3. Purchase of Products by the Distributor
  3.1   Orders for the products:
  3.1.1   the Distributor shall order the Products on forms acceptable to company, stating Company’s part number for each item ordered.
 
  3.1.2   No order shall be binding on Company until accepted by an authorized employee of Company
 
  3.1.3   After an order has been accepted by Company, the Distributor may not modify or cancel such order except by delivering written notice to Company at least thirty (90) days prior to the scheduled shipment date for the affected Products.
  3.2   Price for Products:
  3.2.1   Company shall sell to the Distributor, without right of return except as expressly provided herein, at the price established by Company and published in the Distributor’s Cost Price List upon execution of this Agreement, such of the Product as Company has available for distribution, and resale. Company reserves the right at any time, following 45 days notice of intent, and from time to time to change its prices for any of the Products, and shall from time to time publish a revised the Distributor’s Cost Price List or supplement thereto and provide a copy of same to distributor, specifying the effective date of such price change. Such changed prices will apply to all orders previously accepted by Company but remain unshipped 6 months after the effective date of such price change.
 
  3.2.2   Company retains the right to approve reduced price for sales to be made through the Distributor to a specific customer. In such case, Company shall issue a Special Pricing Authorized Number to the Distributor. Company will invoice the Distributor for affected item of the Products at the price shown in then-current the Distributor’s Cost Price List, and the Distributor may claim a debit back for Company. Company agrees to honor such debit claim when accompanied by the Special Pricing Authorization Number, a copy of the Distributor’s invoice covering sale of such Product to specific customer, and when a copy of the Distributor ‘s inventory report is on file with Company
  3.3   Terms of Payment:
  3.3.1   the Distributor shall make payment for the Product purchase hereto not later than forty five (45) days after the date of the respective invoice.
 
  3.3.2   Payment for any Products purchased or services rendered pursuant to the terms of this Agreement shall be made in lawful currency of the United States of America, at the office of Company in Chatsworth, California.

- Entries provided:
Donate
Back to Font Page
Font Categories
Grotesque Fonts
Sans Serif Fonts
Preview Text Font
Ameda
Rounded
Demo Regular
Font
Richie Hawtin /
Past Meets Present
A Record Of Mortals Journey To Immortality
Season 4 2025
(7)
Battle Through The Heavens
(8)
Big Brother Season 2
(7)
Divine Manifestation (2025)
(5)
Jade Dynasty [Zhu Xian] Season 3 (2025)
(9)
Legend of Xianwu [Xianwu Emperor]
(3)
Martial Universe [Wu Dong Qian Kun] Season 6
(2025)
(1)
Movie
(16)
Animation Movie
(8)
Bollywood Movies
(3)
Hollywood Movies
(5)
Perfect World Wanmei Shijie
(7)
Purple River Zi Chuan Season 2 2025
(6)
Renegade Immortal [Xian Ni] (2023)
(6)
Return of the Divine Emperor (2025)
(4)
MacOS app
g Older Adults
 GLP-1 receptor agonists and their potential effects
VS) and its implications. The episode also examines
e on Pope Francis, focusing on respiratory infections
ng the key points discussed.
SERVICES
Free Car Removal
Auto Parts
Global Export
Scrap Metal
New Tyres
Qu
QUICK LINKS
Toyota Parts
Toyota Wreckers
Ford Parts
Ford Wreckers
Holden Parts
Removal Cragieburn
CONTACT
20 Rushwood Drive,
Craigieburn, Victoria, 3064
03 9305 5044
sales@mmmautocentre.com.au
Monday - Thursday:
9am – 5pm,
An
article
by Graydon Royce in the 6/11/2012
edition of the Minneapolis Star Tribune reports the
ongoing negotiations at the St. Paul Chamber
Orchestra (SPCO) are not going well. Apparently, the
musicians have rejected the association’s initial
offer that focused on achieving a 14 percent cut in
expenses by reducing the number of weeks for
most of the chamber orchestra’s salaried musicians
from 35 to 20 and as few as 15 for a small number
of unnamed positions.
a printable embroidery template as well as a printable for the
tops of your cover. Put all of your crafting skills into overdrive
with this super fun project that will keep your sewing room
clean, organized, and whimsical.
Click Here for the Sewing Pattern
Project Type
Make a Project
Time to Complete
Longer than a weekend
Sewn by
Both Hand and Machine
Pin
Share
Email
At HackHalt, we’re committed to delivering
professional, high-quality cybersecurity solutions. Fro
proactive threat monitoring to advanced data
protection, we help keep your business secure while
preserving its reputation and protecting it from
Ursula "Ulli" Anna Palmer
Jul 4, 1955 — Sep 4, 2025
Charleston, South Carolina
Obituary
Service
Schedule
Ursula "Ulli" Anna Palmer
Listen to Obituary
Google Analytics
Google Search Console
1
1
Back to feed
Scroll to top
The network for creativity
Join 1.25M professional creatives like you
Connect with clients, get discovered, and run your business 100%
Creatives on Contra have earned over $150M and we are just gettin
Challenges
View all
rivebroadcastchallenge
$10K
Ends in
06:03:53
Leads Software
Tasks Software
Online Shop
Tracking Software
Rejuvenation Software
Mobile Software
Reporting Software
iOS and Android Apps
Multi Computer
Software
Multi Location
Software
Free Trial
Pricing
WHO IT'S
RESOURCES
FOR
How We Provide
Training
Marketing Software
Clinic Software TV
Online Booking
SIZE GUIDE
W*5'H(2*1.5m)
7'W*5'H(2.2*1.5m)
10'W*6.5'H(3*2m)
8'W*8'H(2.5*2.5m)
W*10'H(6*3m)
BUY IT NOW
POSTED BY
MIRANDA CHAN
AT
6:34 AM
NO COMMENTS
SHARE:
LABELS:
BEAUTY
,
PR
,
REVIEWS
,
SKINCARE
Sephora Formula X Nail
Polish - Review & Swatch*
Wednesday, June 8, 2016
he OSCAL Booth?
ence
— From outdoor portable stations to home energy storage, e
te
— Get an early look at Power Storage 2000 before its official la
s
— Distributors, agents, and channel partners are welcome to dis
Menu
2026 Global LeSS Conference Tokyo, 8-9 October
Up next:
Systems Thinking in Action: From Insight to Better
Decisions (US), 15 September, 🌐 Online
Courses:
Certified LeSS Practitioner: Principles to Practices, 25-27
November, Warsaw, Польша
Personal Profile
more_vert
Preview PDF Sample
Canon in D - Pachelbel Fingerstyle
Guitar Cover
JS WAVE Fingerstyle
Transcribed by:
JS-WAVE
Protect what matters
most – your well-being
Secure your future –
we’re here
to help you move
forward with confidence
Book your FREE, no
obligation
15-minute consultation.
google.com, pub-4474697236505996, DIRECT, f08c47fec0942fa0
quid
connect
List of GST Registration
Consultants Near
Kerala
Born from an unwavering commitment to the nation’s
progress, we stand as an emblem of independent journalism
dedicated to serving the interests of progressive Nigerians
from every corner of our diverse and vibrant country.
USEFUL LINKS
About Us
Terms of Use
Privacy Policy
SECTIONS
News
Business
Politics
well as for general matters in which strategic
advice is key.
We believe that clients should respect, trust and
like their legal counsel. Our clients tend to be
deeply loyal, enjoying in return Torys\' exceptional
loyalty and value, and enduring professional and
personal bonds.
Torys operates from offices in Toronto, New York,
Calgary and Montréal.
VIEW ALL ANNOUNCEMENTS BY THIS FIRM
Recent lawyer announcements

- What to do: Can you write the next part of the distributor agreement, picking up after its final clause on payment in U.S. currency?

- Result of this task:
 
  3.3.3   If, at any time and in the sole judgment of Company, any condition or conduct of the Distributor business renders the terms of payment stated herein

 


 

      inappropriate, Company may, after notice to the Distributor, alter such terms as Company deems proper, including requiring payment prior to any shipment of products, whether or not ordered before the date of such notice.
  3.4   Transportation Charges, Risk of Loss of Damaged and Delivery of Products: the Distributor assumes all risks of loss and damage to the Products purchased by or from company hereunder after the same is delivered to a carrier F.O.B. Company’s place of business for shipment to the Distributor or it’s nominee, which shall constitute delivery to the Distributor to the same extent as if delivery had been made directly to the Distributor. Company may, at its option, prepay transportation charges and add them to its invoice. Company reserves the right to refuse to make drop shipments to the Distributor’s customers.
4. Warranty of Products
  4.1   Disclaimer of Warranty: EXCEPT AS EXPRESSLY PROVIDED IN THIS SECTION IV, COMPANY MAKES NO REPRESENTATION OR WARRANTIES WITH RESPECT TO THE PRODUCTS SOLD UNDER THIS AGREEMENT, INCLUDING WITHOUT LIMITATION, ANY WARRANTY OF MERCHANTABLITY OF FITNESS FOR A SPECIFIC PURPOSE OR FUNCTION OUTSIDE OF THE TECHNICAL DATA SUPPLIED. THE COMPANY UNDERTAKES TO SUPPLY ALL RESONABLE TECHNICAL INFORMATION IN SUPPORT OF THE PRODUCTS, BUT IS NOT RESPONSIBLE FOR THE PRODUCTS FINAL APPLICATION.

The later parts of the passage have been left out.